WHAT NEEDS TO BE DONE:
Please print the data shown below without any alteration.

EXERCISE MATERIALS:
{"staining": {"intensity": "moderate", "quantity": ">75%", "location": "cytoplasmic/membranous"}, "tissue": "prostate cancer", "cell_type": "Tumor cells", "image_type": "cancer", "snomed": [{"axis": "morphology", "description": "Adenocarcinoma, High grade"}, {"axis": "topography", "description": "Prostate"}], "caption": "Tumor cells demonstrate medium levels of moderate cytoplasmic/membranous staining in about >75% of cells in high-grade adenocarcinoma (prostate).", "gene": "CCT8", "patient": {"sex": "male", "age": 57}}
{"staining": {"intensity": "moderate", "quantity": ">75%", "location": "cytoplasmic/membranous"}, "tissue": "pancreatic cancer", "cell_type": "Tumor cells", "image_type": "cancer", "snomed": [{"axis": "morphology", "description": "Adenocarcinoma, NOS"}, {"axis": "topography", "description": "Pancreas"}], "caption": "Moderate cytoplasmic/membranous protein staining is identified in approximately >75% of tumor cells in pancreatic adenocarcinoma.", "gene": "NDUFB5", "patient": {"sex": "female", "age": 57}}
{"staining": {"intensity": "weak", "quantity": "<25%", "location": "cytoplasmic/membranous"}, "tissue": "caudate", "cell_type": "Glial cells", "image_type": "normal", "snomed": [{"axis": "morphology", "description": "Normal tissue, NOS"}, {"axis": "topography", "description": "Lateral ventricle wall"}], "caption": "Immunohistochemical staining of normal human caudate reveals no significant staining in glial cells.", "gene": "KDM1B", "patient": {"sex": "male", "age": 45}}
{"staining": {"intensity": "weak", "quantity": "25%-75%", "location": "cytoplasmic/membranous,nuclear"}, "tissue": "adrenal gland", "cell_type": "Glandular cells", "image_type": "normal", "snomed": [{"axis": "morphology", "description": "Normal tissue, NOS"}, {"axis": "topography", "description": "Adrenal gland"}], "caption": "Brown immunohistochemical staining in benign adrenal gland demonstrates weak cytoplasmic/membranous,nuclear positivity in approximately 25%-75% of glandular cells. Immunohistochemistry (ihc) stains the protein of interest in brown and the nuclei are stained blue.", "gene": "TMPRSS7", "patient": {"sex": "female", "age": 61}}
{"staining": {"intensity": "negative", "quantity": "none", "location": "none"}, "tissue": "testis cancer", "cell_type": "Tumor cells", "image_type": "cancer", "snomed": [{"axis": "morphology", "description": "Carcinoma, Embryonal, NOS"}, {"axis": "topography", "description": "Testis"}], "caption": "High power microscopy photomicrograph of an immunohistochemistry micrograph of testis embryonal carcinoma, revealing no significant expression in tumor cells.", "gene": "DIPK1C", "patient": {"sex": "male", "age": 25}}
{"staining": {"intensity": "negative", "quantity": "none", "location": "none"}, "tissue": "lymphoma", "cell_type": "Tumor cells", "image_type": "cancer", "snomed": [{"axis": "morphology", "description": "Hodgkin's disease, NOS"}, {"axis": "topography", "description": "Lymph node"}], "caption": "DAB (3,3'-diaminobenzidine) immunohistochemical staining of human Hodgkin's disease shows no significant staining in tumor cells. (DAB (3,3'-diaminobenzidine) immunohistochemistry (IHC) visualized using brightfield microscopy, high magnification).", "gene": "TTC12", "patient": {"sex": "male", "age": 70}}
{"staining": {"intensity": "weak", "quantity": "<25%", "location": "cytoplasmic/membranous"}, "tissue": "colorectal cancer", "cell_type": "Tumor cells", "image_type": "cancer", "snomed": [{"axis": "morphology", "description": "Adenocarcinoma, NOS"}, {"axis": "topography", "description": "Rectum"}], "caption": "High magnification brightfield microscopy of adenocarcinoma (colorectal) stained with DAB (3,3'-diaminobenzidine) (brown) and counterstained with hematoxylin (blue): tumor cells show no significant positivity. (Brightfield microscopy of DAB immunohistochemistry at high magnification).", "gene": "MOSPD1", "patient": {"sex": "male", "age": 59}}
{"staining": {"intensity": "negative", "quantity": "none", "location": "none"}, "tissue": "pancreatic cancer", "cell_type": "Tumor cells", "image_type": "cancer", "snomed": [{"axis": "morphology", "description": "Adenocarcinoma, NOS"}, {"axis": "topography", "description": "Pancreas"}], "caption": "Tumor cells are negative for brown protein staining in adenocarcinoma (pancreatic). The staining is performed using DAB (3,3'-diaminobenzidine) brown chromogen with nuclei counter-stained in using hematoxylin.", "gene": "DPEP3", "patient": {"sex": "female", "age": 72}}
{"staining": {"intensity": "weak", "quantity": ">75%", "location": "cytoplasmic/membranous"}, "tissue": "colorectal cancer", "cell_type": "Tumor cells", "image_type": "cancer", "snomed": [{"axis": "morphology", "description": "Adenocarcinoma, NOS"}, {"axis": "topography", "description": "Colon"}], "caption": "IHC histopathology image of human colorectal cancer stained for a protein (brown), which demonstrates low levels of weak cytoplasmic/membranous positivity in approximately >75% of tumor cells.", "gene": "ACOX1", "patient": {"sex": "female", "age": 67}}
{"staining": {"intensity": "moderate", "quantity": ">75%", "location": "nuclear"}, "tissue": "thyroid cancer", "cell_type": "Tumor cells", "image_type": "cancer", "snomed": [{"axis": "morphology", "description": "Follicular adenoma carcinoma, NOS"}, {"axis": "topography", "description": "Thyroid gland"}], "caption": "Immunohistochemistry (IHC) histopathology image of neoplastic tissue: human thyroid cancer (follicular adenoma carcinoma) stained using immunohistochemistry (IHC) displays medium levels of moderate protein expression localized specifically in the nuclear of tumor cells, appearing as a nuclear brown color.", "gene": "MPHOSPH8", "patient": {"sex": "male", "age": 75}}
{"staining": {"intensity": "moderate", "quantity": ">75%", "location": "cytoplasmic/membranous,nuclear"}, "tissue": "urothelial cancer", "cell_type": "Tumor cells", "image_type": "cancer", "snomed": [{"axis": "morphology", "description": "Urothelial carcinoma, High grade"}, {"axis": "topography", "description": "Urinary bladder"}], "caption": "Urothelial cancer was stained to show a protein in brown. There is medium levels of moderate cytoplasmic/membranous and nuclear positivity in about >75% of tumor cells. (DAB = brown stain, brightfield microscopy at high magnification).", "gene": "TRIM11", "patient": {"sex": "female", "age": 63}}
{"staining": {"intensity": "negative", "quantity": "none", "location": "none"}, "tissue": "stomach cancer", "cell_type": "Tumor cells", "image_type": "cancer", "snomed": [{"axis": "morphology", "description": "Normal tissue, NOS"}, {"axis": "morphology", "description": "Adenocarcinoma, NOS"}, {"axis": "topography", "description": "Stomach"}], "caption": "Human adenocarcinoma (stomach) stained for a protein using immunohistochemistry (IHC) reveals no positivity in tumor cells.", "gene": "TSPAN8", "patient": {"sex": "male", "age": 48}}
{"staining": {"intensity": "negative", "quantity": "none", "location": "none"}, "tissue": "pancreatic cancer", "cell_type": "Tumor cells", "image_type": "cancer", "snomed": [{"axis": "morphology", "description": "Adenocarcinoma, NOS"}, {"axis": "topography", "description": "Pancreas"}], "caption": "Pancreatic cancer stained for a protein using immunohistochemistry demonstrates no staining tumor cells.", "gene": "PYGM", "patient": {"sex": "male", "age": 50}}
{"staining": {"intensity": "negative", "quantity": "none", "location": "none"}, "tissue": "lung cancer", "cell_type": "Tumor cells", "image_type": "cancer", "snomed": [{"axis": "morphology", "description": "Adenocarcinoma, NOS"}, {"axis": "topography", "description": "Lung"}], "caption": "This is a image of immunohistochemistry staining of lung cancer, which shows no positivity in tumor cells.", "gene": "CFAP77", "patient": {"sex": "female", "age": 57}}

RESPONSE TO THE EXERCISE:
{"staining": {"intensity": "moderate", "quantity": ">75%", "location": "cytoplasmic/membranous"}, "tissue": "prostate cancer", "cell_type": "Tumor cells", "image_type": "cancer", "snomed": [{"axis": "morphology", "description": "Adenocarcinoma, High grade"}, {"axis": "topography", "description": "Prostate"}], "caption": "Tumor cells demonstrate medium levels of moderate cytoplasmic/membranous staining in about >75% of cells in high-grade adenocarcinoma (prostate).", "gene": "CCT8", "patient": {"sex": "male", "age": 57}}
{"staining": {"intensity": "moderate", "quantity": ">75%", "location": "cytoplasmic/membranous"}, "tissue": "pancreatic cancer", "cell_type": "Tumor cells", "image_type": "cancer", "snomed": [{"axis": "morphology", "description": "Adenocarcinoma, NOS"}, {"axis": "topography", "description": "Pancreas"}], "caption": "Moderate cytoplasmic/membranous protein staining is identified in approximately >75% of tumor cells in pancreatic adenocarcinoma.", "gene": "NDUFB5", "patient": {"sex": "female", "age": 57}}
{"staining": {"intensity": "weak", "quantity": "<25%", "location": "cytoplasmic/membranous"}, "tissue": "caudate", "cell_type": "Glial cells", "image_type": "normal", "snomed": [{"axis": "morphology", "description": "Normal tissue, NOS"}, {"axis": "topography", "description": "Lateral ventricle wall"}], "caption": "Immunohistochemical staining of normal human caudate reveals no significant staining in glial cells.", "gene": "KDM1B", "patient": {"sex": "male", "age": 45}}
{"staining": {"intensity": "weak", "quantity": "25%-75%", "location": "cytoplasmic/membranous,nuclear"}, "tissue": "adrenal gland", "cell_type": "Glandular cells", "image_type": "normal", "snomed": [{"axis": "morphology", "description": "Normal tissue, NOS"}, {"axis": "topography", "description": "Adrenal gland"}], "caption": "Brown immunohistochemical staining in benign adrenal gland demonstrates weak cytoplasmic/membranous,nuclear positivity in approximately 25%-75% of glandular cells. Immunohistochemistry (ihc) stains the protein of interest in brown and the nuclei are stained blue.", "gene": "TMPRSS7", "patient": {"sex": "female", "age": 61}}
{"staining": {"intensity": "negative", "quantity": "none", "location": "none"}, "tissue": "testis cancer", "cell_type": "Tumor cells", "image_type": "cancer", "snomed": [{"axis": "morphology", "description": "Carcinoma, Embryonal, NOS"}, {"axis": "topography", "description": "Testis"}], "caption": "High power microscopy photomicrograph of an immunohistochemistry micrograph of testis embryonal carcinoma, revealing no significant expression in tumor cells.", "gene": "DIPK1C", "patient": {"sex": "male", "age": 25}}
{"staining": {"intensity": "negative", "quantity": "none", "location": "none"}, "tissue": "lymphoma", "cell_type": "Tumor cells", "image_type": "cancer", "snomed": [{"axis": "morphology", "description": "Hodgkin's disease, NOS"}, {"axis": "topography", "description": "Lymph node"}], "caption": "DAB (3,3'-diaminobenzidine) immunohistochemical staining of human Hodgkin's disease shows no significant staining in tumor cells. (DAB (3,3'-diaminobenzidine) immunohistochemistry (IHC) visualized using brightfield microscopy, high magnification).", "gene": "TTC12", "patient": {"sex": "male", "age": 70}}
{"staining": {"intensity": "weak", "quantity": "<25%", "location": "cytoplasmic/membranous"}, "tissue": "colorectal cancer", "cell_type": "Tumor cells", "image_type": "cancer", "snomed": [{"axis": "morphology", "description": "Adenocarcinoma, NOS"}, {"axis": "topography", "description": "Rectum"}], "caption": "High magnification brightfield microscopy of adenocarcinoma (colorectal) stained with DAB (3,3'-diaminobenzidine) (brown) and counterstained with hematoxylin (blue): tumor cells show no significant positivity. (Brightfield microscopy of DAB immunohistochemistry at high magnification).", "gene": "MOSPD1", "patient": {"sex": "male", "age": 59}}
{"staining": {"intensity": "negative", "quantity": "none", "location": "none"}, "tissue": "pancreatic cancer", "cell_type": "Tumor cells", "image_type": "cancer", "snomed": [{"axis": "morphology", "description": "Adenocarcinoma, NOS"}, {"axis": "topography", "description": "Pancreas"}], "caption": "Tumor cells are negative for brown protein staining in adenocarcinoma (pancreatic). The staining is performed using DAB (3,3'-diaminobenzidine) brown chromogen with nuclei counter-stained in using hematoxylin.", "gene": "DPEP3", "patient": {"sex": "female", "age": 72}}
{"staining": {"intensity": "weak", "quantity": ">75%", "location": "cytoplasmic/membranous"}, "tissue": "colorectal cancer", "cell_type": "Tumor cells", "image_type": "cancer", "snomed": [{"axis": "morphology", "description": "Adenocarcinoma, NOS"}, {"axis": "topography", "description": "Colon"}], "caption": "IHC histopathology image of human colorectal cancer stained for a protein (brown), which demonstrates low levels of weak cytoplasmic/membranous positivity in approximately >75% of tumor cells.", "gene": "ACOX1", "patient": {"sex": "female", "age": 67}}
{"staining": {"intensity": "moderate", "quantity": ">75%", "location": "nuclear"}, "tissue": "thyroid cancer", "cell_type": "Tumor cells", "image_type": "cancer", "snomed": [{"axis": "morphology", "description": "Follicular adenoma carcinoma, NOS"}, {"axis": "topography", "description": "Thyroid gland"}], "caption": "Immunohistochemistry (IHC) histopathology image of neoplastic tissue: human thyroid cancer (follicular adenoma carcinoma) stained using immunohistochemistry (IHC) displays medium levels of moderate protein expression localized specifically in the nuclear of tumor cells, appearing as a nuclear brown color.", "gene": "MPHOSPH8", "patient": {"sex": "male", "age": 75}}
{"staining": {"intensity": "moderate", "quantity": ">75%", "location": "cytoplasmic/membranous,nuclear"}, "tissue": "urothelial cancer", "cell_type": "Tumor cells", "image_type": "cancer", "snomed": [{"axis": "morphology", "description": "Urothelial carcinoma, High grade"}, {"axis": "topography", "description": "Urinary bladder"}], "caption": "Urothelial cancer was stained to show a protein in brown. There is medium levels of moderate cytoplasmic/membranous and nuclear positivity in about >75% of tumor cells. (DAB = brown stain, brightfield microscopy at high magnification).", "gene": "TRIM11", "patient": {"sex": "female", "age": 63}}
{"staining": {"intensity": "negative", "quantity": "none", "location": "none"}, "tissue": "stomach cancer", "cell_type": "Tumor cells", "image_type": "cancer", "snomed": [{"axis": "morphology", "description": "Normal tissue, NOS"}, {"axis": "morphology", "description": "Adenocarcinoma, NOS"}, {"axis": "topography", "description": "Stomach"}], "caption": "Human adenocarcinoma (stomach) stained for a protein using immunohistochemistry (IHC) reveals no positivity in tumor cells.", "gene": "TSPAN8", "patient": {"sex": "male", "age": 48}}
{"staining": {"intensity": "negative", "quantity": "none", "location": "none"}, "tissue": "pancreatic cancer", "cell_type": "Tumor cells", "image_type": "cancer", "snomed": [{"axis": "morphology", "description": "Adenocarcinoma, NOS"}, {"axis": "topography", "description": "Pancreas"}], "caption": "Pancreatic cancer stained for a protein using immunohistochemistry demonstrates no staining tumor cells.", "gene": "PYGM", "patient": {"sex": "male", "age": 50}}
{"staining": {"intensity": "negative", "quantity": "none", "location": "none"}, "tissue": "lung cancer", "cell_type": "Tumor cells", "image_type": "cancer", "snomed": [{"axis": "morphology", "description": "Adenocarcinoma, NOS"}, {"axis": "topography", "description": "Lung"}], "caption": "This is a image of immunohistochemistry staining of lung cancer, which shows no positivity in tumor cells.", "gene": "CFAP77", "patient": {"sex": "female", "age": 57}}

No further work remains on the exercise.